On 2016-03-17 18:20:12, Marc Espie <[email protected]> wrote:
> On Thu, Mar 17, 2016 at 10:42:21AM -0600, Anthony J. Bentley wrote:
> > I understand that people sometimes, even frequently, need to work with
> > non-UTF encodings. But you can get that effect on OpenBSD with a UTF-8
> > locale and using iconv on incoming and outgoing data. I've been doing
> > so for Japanese and European content for over six years.
> 
> I'm pretty sure you want to engage the japanese people directly over that
> issue.
> 
> I remember porting that software and struggling with it back when I needed
> japanese.  I have no idea what's still good or not, but it's best to let
> them decide, for the most part.
> 

I'm not sure how much my opinion counts, since I'm not a native
speaker, but I'm able to use irssi, vim, mutt, and my shell of
choice (zsh) just fine with the following script (aliased to a
hotkey in CWM).

        #!/bin/sh
        env LC_CTYPE=ja_JP.UTF-8 uim-xim &
        env LC_ALL=ja_JP.UTF-8 uxterm -fa "Sazanami Gothic" -fs 16 $1

The first line launches an IME (if it's not running already), and
the second uses a bigger font, and also switches it to one I
installed from ports.  It's the only font I've found so far that
can render *both* Japanese text and the Latin alphabet in a way
that's not uncomfortably ugly.  All the other ones I've tried
render Japanese text just fine, but output only full-width Latin
text, which is very tiring on the eyes after a minute or two.

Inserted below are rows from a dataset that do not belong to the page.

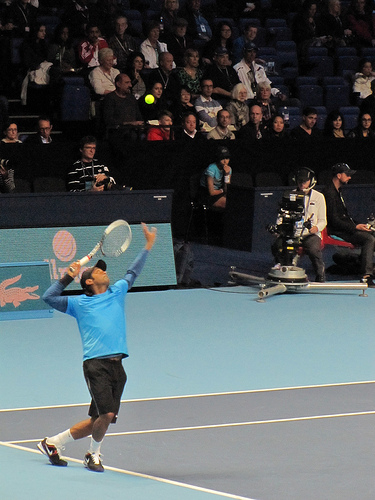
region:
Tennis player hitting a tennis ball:
[28, 78, 164, 486]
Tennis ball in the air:
[135, 86, 162, 113]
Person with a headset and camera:
[218, 159, 341, 299]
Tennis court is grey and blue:
[0, 286, 370, 499]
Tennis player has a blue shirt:
[31, 197, 175, 498]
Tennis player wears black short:
[22, 191, 190, 486]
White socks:
[41, 427, 114, 455]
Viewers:
[8, 11, 368, 199]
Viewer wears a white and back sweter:
[63, 138, 123, 198]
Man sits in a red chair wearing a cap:
[318, 152, 373, 291]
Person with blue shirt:
[25, 206, 173, 480]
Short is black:
[73, 355, 137, 420]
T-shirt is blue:
[56, 277, 139, 367]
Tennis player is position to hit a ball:
[27, 204, 174, 484]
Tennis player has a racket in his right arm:
[55, 208, 138, 284]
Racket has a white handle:
[57, 213, 137, 276]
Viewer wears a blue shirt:
[198, 142, 235, 214]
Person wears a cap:
[197, 144, 239, 215]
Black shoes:
[30, 443, 112, 473]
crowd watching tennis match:
[8, 7, 369, 206]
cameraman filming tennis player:
[231, 166, 353, 314]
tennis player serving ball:
[37, 201, 162, 475]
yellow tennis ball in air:
[132, 78, 188, 135]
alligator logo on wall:
[3, 270, 47, 319]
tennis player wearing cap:
[64, 249, 118, 297]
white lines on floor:
[3, 372, 353, 493]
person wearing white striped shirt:
[64, 132, 127, 198]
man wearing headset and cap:
[290, 163, 322, 202]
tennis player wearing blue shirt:
[38, 247, 162, 356]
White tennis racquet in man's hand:
[71, 192, 170, 238]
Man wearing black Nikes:
[39, 410, 149, 490]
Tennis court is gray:
[167, 362, 333, 479]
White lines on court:
[184, 368, 285, 487]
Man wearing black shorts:
[51, 333, 169, 398]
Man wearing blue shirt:
[45, 258, 126, 349]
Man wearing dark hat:
[76, 258, 108, 294]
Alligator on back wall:
[2, 260, 81, 346]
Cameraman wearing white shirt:
[268, 166, 353, 242]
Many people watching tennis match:
[77, 40, 255, 182]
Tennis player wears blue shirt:
[23, 201, 176, 479]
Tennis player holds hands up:
[29, 208, 187, 479]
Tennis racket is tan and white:
[66, 212, 137, 279]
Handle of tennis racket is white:
[61, 251, 93, 276]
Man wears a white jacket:
[232, 34, 286, 102]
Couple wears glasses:
[1, 112, 67, 169]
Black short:
[72, 357, 136, 422]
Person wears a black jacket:
[235, 96, 274, 138]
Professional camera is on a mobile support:
[220, 184, 372, 301]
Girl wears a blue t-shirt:
[196, 143, 239, 217]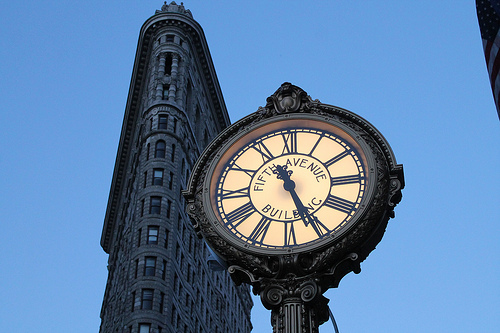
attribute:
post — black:
[269, 301, 318, 331]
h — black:
[267, 161, 279, 173]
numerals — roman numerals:
[224, 199, 259, 228]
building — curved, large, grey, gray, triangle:
[90, 6, 250, 331]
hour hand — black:
[180, 102, 391, 264]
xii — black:
[281, 132, 299, 152]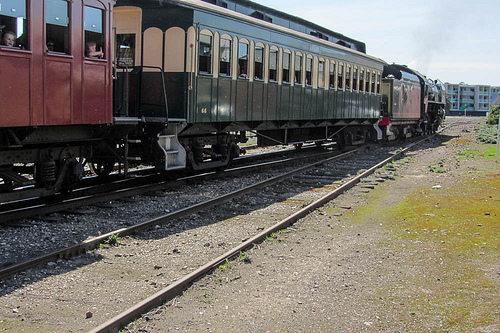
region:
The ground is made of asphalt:
[300, 245, 467, 311]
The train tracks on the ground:
[118, 190, 274, 295]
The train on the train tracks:
[20, 13, 463, 163]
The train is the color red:
[7, 59, 107, 121]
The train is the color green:
[178, 73, 328, 123]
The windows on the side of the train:
[196, 17, 391, 104]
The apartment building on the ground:
[443, 78, 497, 117]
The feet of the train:
[12, 137, 252, 177]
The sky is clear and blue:
[357, 3, 489, 56]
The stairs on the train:
[153, 119, 191, 178]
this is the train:
[45, 3, 307, 149]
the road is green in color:
[173, 8, 313, 123]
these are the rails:
[256, 163, 318, 223]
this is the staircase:
[160, 129, 189, 168]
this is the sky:
[417, 8, 484, 48]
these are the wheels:
[195, 131, 241, 166]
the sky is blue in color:
[406, 5, 484, 57]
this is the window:
[0, 15, 25, 48]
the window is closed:
[2, 3, 27, 45]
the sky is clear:
[416, 8, 479, 47]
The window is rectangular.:
[80, 3, 112, 65]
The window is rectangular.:
[195, 28, 216, 80]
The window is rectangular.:
[217, 30, 234, 80]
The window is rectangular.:
[233, 35, 251, 82]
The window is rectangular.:
[248, 39, 267, 84]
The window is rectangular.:
[266, 37, 282, 84]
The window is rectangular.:
[280, 48, 293, 86]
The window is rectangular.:
[291, 49, 304, 88]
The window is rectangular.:
[301, 46, 316, 90]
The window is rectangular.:
[39, 0, 78, 64]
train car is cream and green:
[114, 15, 431, 153]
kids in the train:
[6, 23, 119, 75]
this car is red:
[40, 40, 96, 140]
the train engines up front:
[383, 53, 451, 142]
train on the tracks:
[287, 26, 474, 168]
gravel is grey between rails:
[131, 122, 319, 257]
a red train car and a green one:
[53, 21, 283, 111]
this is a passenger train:
[21, 23, 394, 170]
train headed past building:
[219, 18, 499, 160]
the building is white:
[468, 80, 488, 123]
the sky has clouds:
[371, 7, 398, 35]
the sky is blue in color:
[376, 1, 412, 18]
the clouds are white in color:
[354, 5, 396, 35]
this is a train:
[16, 2, 450, 134]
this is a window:
[6, 5, 93, 51]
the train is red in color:
[48, 51, 103, 104]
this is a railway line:
[121, 222, 209, 280]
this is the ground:
[433, 200, 480, 239]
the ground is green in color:
[434, 203, 464, 232]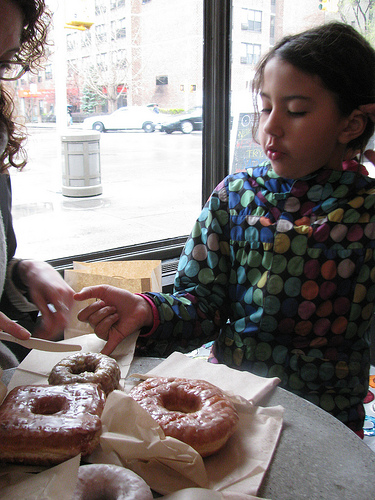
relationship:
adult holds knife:
[1, 1, 75, 368] [1, 331, 82, 353]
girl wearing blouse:
[74, 22, 375, 441] [136, 162, 375, 441]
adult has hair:
[1, 1, 75, 368] [1, 1, 53, 176]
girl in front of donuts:
[74, 22, 375, 441] [1, 353, 239, 500]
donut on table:
[50, 352, 122, 393] [1, 355, 375, 500]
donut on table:
[1, 381, 105, 465] [1, 355, 375, 500]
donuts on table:
[35, 461, 159, 500] [1, 355, 375, 500]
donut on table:
[128, 376, 239, 458] [1, 355, 375, 500]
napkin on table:
[136, 351, 281, 408] [1, 355, 375, 500]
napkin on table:
[6, 327, 139, 400] [1, 355, 375, 500]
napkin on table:
[101, 389, 285, 495] [1, 355, 375, 500]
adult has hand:
[1, 1, 75, 368] [1, 310, 32, 342]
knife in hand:
[1, 331, 82, 353] [1, 310, 32, 342]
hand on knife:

This allows me to both see and type Japanese text without issue
for the most part (there are some characters that end up
overlapping each other, like ○○ likely
because the terminal renders them as if they were half-width
characters when they're really full-width characters) but that's
an incredibly minor issue IMO.  Compared to how tedious it was to
set things up to work with Japanese text on the terminal ~15 years
ago when I first started, this is orders of magnitude better.

I haven't had a need to install anything else from ports to
accomplish what *I* need to, but then again, I have a very
UTF-centric workflow.

If someone were working with and depended upon using a terminal
program that used ISO-2022-JP or EUC-JP and wasn't UTF-8 capable,
then having a terminal that used those codesets natively would be
a requirement.


I'd still recommend waiting until several native speakers chime in
with their workflows, since mine is probably a limited subset of
what one would encounter in a Japanese office/datacenter, but I
still thought it worth chiming in to say that at least it's
possible to work with many programs from ports with the base uxterm.